▼

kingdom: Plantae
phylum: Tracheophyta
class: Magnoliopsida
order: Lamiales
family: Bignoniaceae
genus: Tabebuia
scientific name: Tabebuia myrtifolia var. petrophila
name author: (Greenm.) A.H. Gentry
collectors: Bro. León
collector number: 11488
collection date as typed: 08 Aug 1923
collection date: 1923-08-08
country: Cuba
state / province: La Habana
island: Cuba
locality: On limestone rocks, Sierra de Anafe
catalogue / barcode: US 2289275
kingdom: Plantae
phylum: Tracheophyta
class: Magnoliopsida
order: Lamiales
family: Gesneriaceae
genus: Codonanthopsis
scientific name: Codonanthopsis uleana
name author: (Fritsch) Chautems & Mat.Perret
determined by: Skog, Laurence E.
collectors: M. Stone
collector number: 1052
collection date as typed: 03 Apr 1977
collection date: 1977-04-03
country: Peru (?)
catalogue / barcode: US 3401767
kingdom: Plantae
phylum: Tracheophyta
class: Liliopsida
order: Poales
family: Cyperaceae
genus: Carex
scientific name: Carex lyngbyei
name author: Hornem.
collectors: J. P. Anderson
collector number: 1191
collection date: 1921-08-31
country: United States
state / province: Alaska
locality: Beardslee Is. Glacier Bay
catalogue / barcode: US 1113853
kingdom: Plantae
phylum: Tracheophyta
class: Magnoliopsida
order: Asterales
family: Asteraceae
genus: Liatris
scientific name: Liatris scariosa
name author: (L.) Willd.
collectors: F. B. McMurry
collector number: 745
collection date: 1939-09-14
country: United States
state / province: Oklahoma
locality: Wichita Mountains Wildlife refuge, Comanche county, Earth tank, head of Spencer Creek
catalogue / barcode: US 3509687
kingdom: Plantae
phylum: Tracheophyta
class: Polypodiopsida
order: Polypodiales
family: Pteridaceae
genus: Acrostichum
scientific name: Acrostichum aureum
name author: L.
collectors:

▲

WHAT YOU ARE ASKED TO DO: Render the lines above as a numbered list, from the first line through the line containing "locality: On limestone rocks, Sierra de Anafe", and leave out any blank lines.

SOLUTION:
1. kingdom: Plantae
2. phylum: Tracheophyta
3. class: Magnoliopsida
4. order: Lamiales
5. family: Bignoniaceae
6. genus: Tabebuia
7. scientific name: Tabebuia myrtifolia var. petrophila
8. name author: (Greenm.) A.H. Gentry
9. collectors: Bro. León
10. collector number: 11488
11. collection date as typed: 08 Aug 1923
12. collection date: 1923-08-08
13. country: Cuba
14. state / province: La Habana
15. island: Cuba
16. locality: On limestone rocks, Sierra de Anafe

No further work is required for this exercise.